Poèmes

Le Singe

par Jean Orizet

Entre M'bour et Joal Fadiouth, au Sénégal, il est un restaurant, au bord de la route, où l'on s'arrête surtout pour voir le singe. Dans sa vaste et belle cage, il mène,
depuis des années, une vie paisible consacrée à l'observation du voyageur de passage. Rien de ce qui est humain ne lui est étranger, et bien que n'étant pas, a priori,
raciste, il sait adapter son comportement, selon qu'il s'adresse à un Noir ou à un Blanc: servilité, exhibitionnisme, réserve, exubérance ou mépris seront
dosés comme il convient.

A celui-là, il ne demandera rien ou presque, par esprit civique, nationalisme, sens de l'économie peut-être. De celui-ci, au contraire, il attendra beaucoup : cacahuètes,
fruits et desserts, pour ne donner, en retour, que pirouettes mesurées à la sympathie qu'il éprouve.

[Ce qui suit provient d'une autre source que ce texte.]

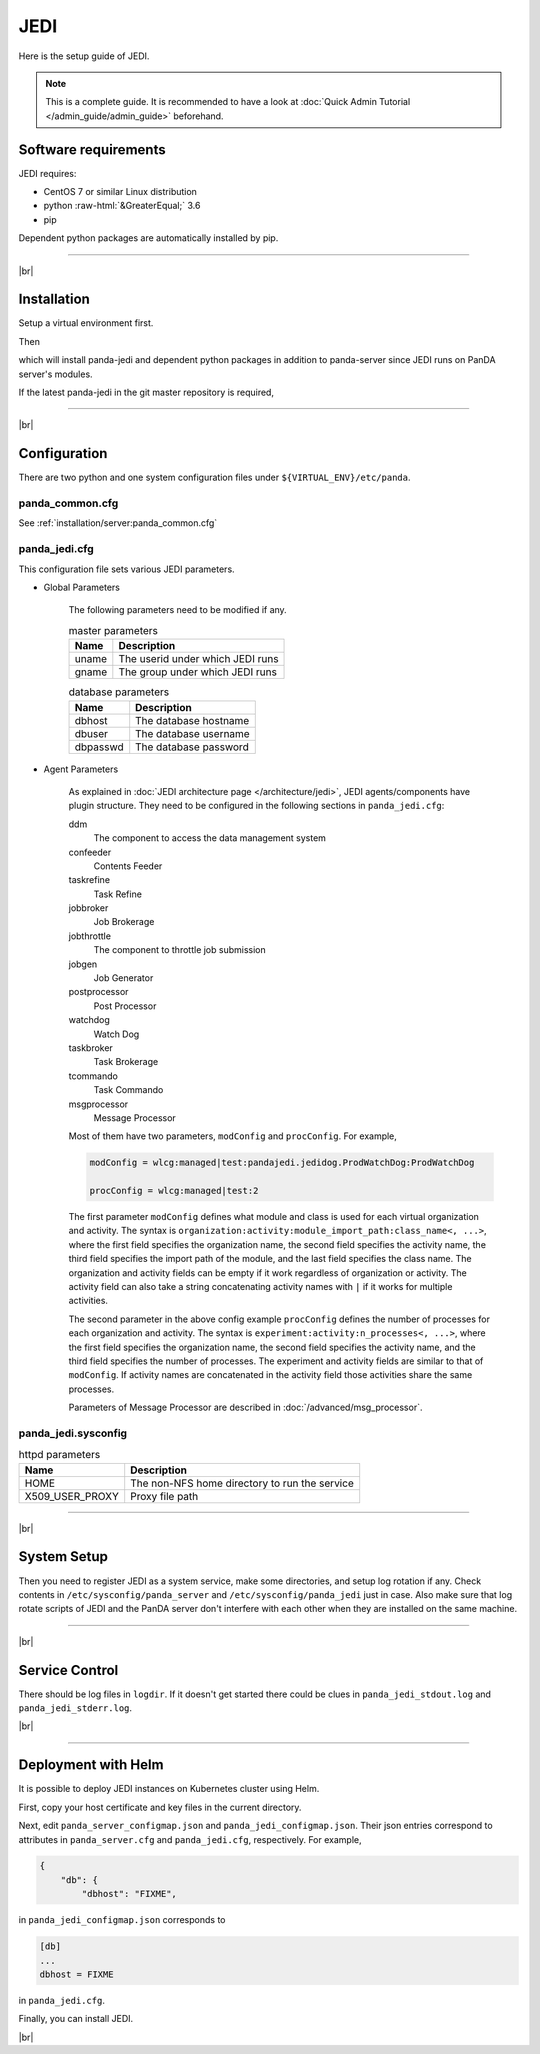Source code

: =================
JEDI
=================

Here is the setup guide of JEDI.

.. note::

  This is a complete guide. It is recommended to have a look at :doc:`Quick Admin Tutorial </admin_guide/admin_guide>`
  beforehand.

Software requirements
------------------------
JEDI requires:

* CentOS 7 or similar Linux distribution
* python :raw-html:`&GreaterEqual;` 3.6
* pip

Dependent python packages are automatically installed by pip.

---------

|br|

Installation
----------------
Setup a virtual environment first.

.. prompt:: bash

  python3 -m venv <install dir>
  . <install dir>/bin/activate

Then

.. prompt:: bash

 pip install panda-jedi

which will install panda-jedi and dependent python packages in addition to
panda-server since JEDI runs on PanDA server's modules.

If the latest panda-jedi in the git master repository is required,

.. prompt:: bash

 pip install git+https://github.com/PanDAWMS/panda-jedi.git

-------------

|br|

Configuration
-----------------


There are two python and one system configuration files under ``${VIRTUAL_ENV}/etc/panda``.

panda_common.cfg
=====================

See :ref:`installation/server:panda_common.cfg`


panda_jedi.cfg
=====================

This configuration file sets various JEDI parameters.

.. prompt:: bash

 cd ${VIRTUAL_ENV}/etc/panda
 mv panda_jedi.cfg.rpmnew panda_jedi.cfg

* Global Parameters

    The following parameters need to be modified if any.

    .. list-table:: master parameters
       :header-rows: 1

       * - Name
         - Description
       * - uname
         - The userid under which JEDI runs
       * - gname
         - The group under which JEDI runs

    .. list-table:: database parameters
       :header-rows: 1

       * - Name
         - Description
       * - dbhost
         - The database hostname
       * - dbuser
         - The database username
       * - dbpasswd
         - The database password

* Agent Parameters

    As explained in :doc:`JEDI architecture page </architecture/jedi>`,
    JEDI agents/components have plugin structure.
    They need to be configured in the following sections in ``panda_jedi.cfg``:

    ddm
        The component to access the data management system

    confeeder
        Contents Feeder

    taskrefine
        Task Refine

    jobbroker
        Job Brokerage

    jobthrottle
        The component to throttle job submission

    jobgen
        Job Generator

    postprocessor
        Post Processor

    watchdog
        Watch Dog

    taskbroker
        Task Brokerage

    tcommando
        Task Commando

    msgprocessor
        Message Processor


    Most of them have two parameters, ``modConfig`` and ``procConfig``. For example,

    .. code-block:: text

      modConfig = wlcg:managed|test:pandajedi.jedidog.ProdWatchDog:ProdWatchDog

      procConfig = wlcg:managed|test:2

    The first parameter ``modConfig`` defines what module and class is used for each virtual organization and activity.
    The syntax is ``organization:activity:module_import_path:class_name<, ...>``,
    where the first field specifies the organization name, the second field specifies the activity name,
    the third field specifies the import path of the module, and the last field specifies the class name.
    The organization and activity fields can be empty if it work regardless of organization or activity.
    The activity field can also take a string concatenating activity names with ``|`` if it works
    for multiple activities.

    The second parameter in the above config example ``procConfig`` defines the number of processes for each organization
    and activity. The syntax is ``experiment:activity:n_processes<, ...>``,
    where the first field specifies the organization name, the second field specifies the activity name,
    and the third field specifies the number of processes.
    The experiment and activity fields are similar to that of ``modConfig``.
    If activity names are concatenated in the activity field those activities share the same processes.

    Parameters of Message Processor are described in :doc:`/advanced/msg_processor`.



panda_jedi.sysconfig
=========================

.. prompt:: bash

 cd ${VIRTUAL_ENV}/etc/panda
 mv ../sysconfig/panda_jedi panda_jedi.sysconfig

.. list-table:: httpd parameters
   :header-rows: 1

   * - Name
     - Description
   * - HOME
     - The non-NFS home directory to run the service
   * - X509_USER_PROXY
     - Proxy file path


------------

|br|

System Setup
-------------------
Then you need to register JEDI as a system service, make some directories, and setup log rotation if any.
Check contents in ``/etc/sysconfig/panda_server`` and ``/etc/sysconfig/panda_jedi`` just in case.
Also make sure that log rotate scripts of JEDI and the PanDA server don't interfere with each other
when they are installed on the same machine.

.. prompt:: bash $, auto

 $ # register the PanDA server
 $ ln -fs ${VIRTUAL_ENV}/etc/panda/panda_server.sysconfig /etc/sysconfig/panda_server
 $ ln -fs ${VIRTUAL_ENV}/etc/panda/panda_jedi.sysconfig /etc/sysconfig/panda_jedi
 $ ln -fs ${VIRTUAL_ENV}/etc/init.d/panda_jedi /etc/rc.d/init.d/panda_jedi
 $ /sbin/chkconfig --add panda_jedi
 $ /sbin/chkconfig panda_jedi on

 $ # make dirs
 $ mkdir -p <logdir in panda_common.cfg>
 $ chown -R <userid in panda_jedi.cfg>:<group in panda_jedi.cfg> <logdir in panda_common.cfg>

 $ # setup log rotation if necessary
 $ ln -fs ${VIRTUAL_ENV}/etc/panda/panda_jedi.logrotate /etc/logrotate.d/panda_jedi

--------------

|br|

Service Control
----------------------------------

.. prompt:: bash $, auto

 $ # start
 $ /sbin/service panda_jedi start

 $ # stop
 $ /sbin/service panda_jedi stop

There should be log files in ``logdir``.
If it doesn't get started there could be clues in ``panda_jedi_stdout.log`` and ``panda_jedi_stderr.log``.

|br|

-------------

Deployment with Helm
-----------------------

It is possible to deploy JEDI instances on Kubernetes cluster using Helm.

.. prompt:: bash

  wget https://github.com/PanDAWMS/helm-k8s/raw/master/panda-jedi/panda-jedi-helm.tgz
  tar xvfz panda-jedi-helm.tgz
  cd panda-jedi-helm

First, copy your host certificate and key files in the current directory.

.. prompt:: bash

  cp /somewhere/hostcert.pem .
  cp /somewhere/hostkey.pem .

Next, edit ``panda_server_configmap.json`` and ``panda_jedi_configmap.json``. Their json entries correspond to
attributes in ``panda_server.cfg`` and ``panda_jedi.cfg``, respectively.
For example,

.. code-block:: python

    {
        "db": {
            "dbhost": "FIXME",

in ``panda_jedi_configmap.json`` corresponds to

.. code-block:: text

    [db]
    ...
    dbhost = FIXME

in ``panda_jedi.cfg``.

Finally, you can install JEDI.

.. prompt:: bash

  helm install myjedi ./

|br|
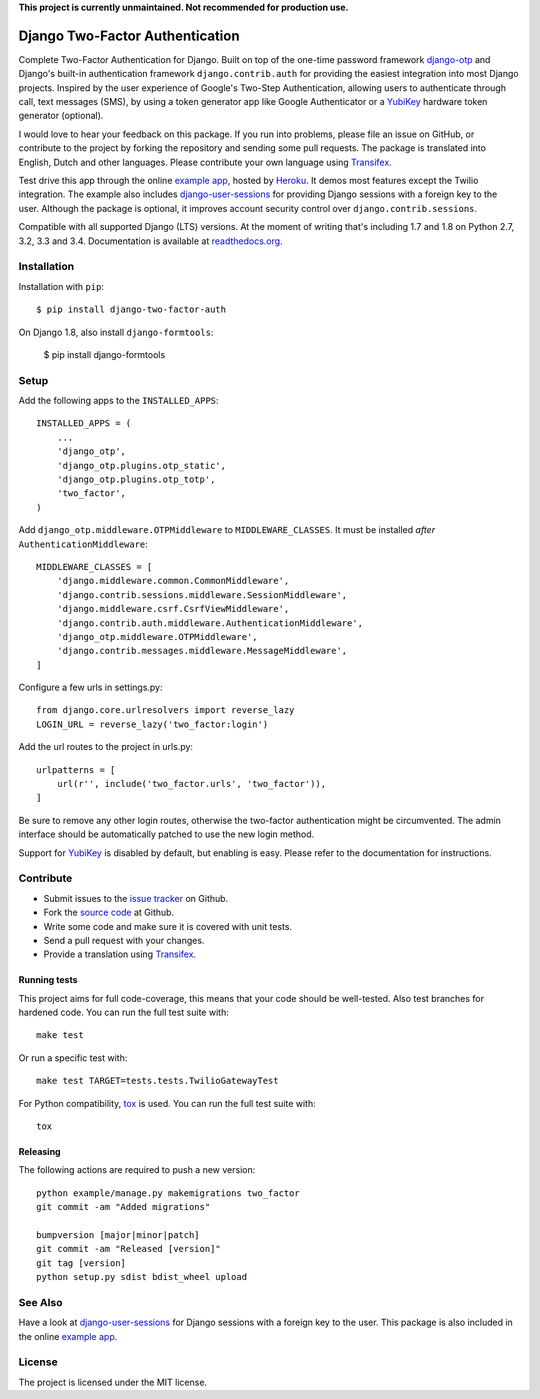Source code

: **This project is currently unmaintained. Not recommended for production use.**

================================
Django Two-Factor Authentication
================================

.. image:: https://travis-ci.org/Bouke/django-two-factor-auth.png?branch=master
    :alt: Build Status
    :target: https://travis-ci.org/Bouke/django-two-factor-auth

.. image:: https://coveralls.io/repos/Bouke/django-two-factor-auth/badge.png?branch=master
    :alt: Test Coverage
    :target: https://coveralls.io/r/Bouke/django-two-factor-auth?branch=master

.. image:: https://badge.fury.io/py/django-two-factor-auth.png
    :alt: PyPI
    :target: https://pypi.python.org/pypi/django-two-factor-auth

Complete Two-Factor Authentication for Django. Built on top of the one-time
password framework django-otp_ and Django's built-in authentication framework
``django.contrib.auth`` for providing the easiest integration into most Django
projects. Inspired by the user experience of Google's Two-Step Authentication,
allowing users to authenticate through call, text messages (SMS), by using a
token generator app like Google Authenticator or a YubiKey_ hardware token
generator (optional).

I would love to hear your feedback on this package. If you run into
problems, please file an issue on GitHub, or contribute to the project by
forking the repository and sending some pull requests. The package is
translated into English, Dutch and other languages. Please contribute your own
language using Transifex_.

Test drive this app through the online `example app`_, hosted by Heroku_. It
demos most features except the Twilio integration. The example also includes
django-user-sessions_ for providing Django sessions with a foreign key to the
user. Although the package is optional, it improves account security control
over ``django.contrib.sessions``.

Compatible with all supported Django (LTS) versions. At the moment of writing
that's including 1.7 and 1.8 on Python 2.7, 3.2, 3.3 and 3.4.
Documentation is available at `readthedocs.org`_.


Installation
============
Installation with ``pip``::

    $ pip install django-two-factor-auth

On Django 1.8, also install ``django-formtools``:

    $ pip install django-formtools

Setup
=====
Add the following apps to the ``INSTALLED_APPS``::

    INSTALLED_APPS = (
        ...
        'django_otp',
        'django_otp.plugins.otp_static',
        'django_otp.plugins.otp_totp',
        'two_factor',
    )

Add ``django_otp.middleware.OTPMiddleware`` to ``MIDDLEWARE_CLASSES``. It must
be installed *after* ``AuthenticationMiddleware``::

    MIDDLEWARE_CLASSES = [
        'django.middleware.common.CommonMiddleware',
        'django.contrib.sessions.middleware.SessionMiddleware',
        'django.middleware.csrf.CsrfViewMiddleware',
        'django.contrib.auth.middleware.AuthenticationMiddleware',
        'django_otp.middleware.OTPMiddleware',
        'django.contrib.messages.middleware.MessageMiddleware',
    ]

Configure a few urls in settings.py::

    from django.core.urlresolvers import reverse_lazy
    LOGIN_URL = reverse_lazy('two_factor:login')

Add the url routes to the project in urls.py::

    urlpatterns = [
        url(r'', include('two_factor.urls', 'two_factor')),
    ]

Be sure to remove any other login routes, otherwise the two-factor
authentication might be circumvented. The admin interface should be
automatically patched to use the new login method.

Support for YubiKey_ is disabled by default, but enabling is easy. Please
refer to the documentation for instructions.


Contribute
==========
* Submit issues to the `issue tracker`_ on Github.
* Fork the `source code`_ at Github.
* Write some code and make sure it is covered with unit tests.
* Send a pull request with your changes.
* Provide a translation using Transifex_.

Running tests
-------------
This project aims for full code-coverage, this means that your code should be
well-tested. Also test branches for hardened code. You can run the full test
suite with::

    make test

Or run a specific test with::

    make test TARGET=tests.tests.TwilioGatewayTest

For Python compatibility, tox_ is used. You can run the full test suite with::

    tox

Releasing
---------
The following actions are required to push a new version::

    python example/manage.py makemigrations two_factor
    git commit -am "Added migrations"

    bumpversion [major|minor|patch]
    git commit -am "Released [version]"
    git tag [version]
    python setup.py sdist bdist_wheel upload


See Also
========
Have a look at django-user-sessions_ for Django sessions with a foreign key to
the user. This package is also included in the online `example app`_.


License
=======
The project is licensed under the MIT license.

.. _`example app`: http://example-two-factor-auth.herokuapp.com
.. _django-otp: https://pypi.python.org/pypi/django-otp
.. _Transifex: https://www.transifex.com/projects/p/django-two-factor-auth/
.. _Twilio: http://www.twilio.com/
.. _Heroku: https://www.heroku.com
.. _django-user-sessions: https://pypi.python.org/pypi/django-user-sessions
.. _tox: https://testrun.org/tox/latest/
.. _issue tracker: https://github.com/Bouke/django-two-factor-auth/issues
.. _source code: https://github.com/Bouke/django-two-factor-auth
.. _readthedocs.org: http://django-two-factor-auth.readthedocs.org/
.. _Yubikey: https://www.yubico.com/products/yubikey-hardware/
.. _`Hynek's Sharing Your Labor of Love: PyPI Quick And Dirty`:
   https://hynek.me/articles/sharing-your-labor-of-love-pypi-quick-and-dirty/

Le cas échéant, il sait faire preuve d'une totale indifférence envers le curieux, qui en est pour ses frais, et remonte dans sa voiture, convaincu de ce que le singe ne
possède pas cette intelligence qu'on lui prête généralement.

Si le naïf revenait sur ses pas, quelques minutes plus tard, il trouverait le singe occupé à se frapper les pectoraux — il les a fort développés — pour
témoigner de la jubilation qu'il éprouve à s'être fait prendre pour un idiot, par un homme plus bête que lui.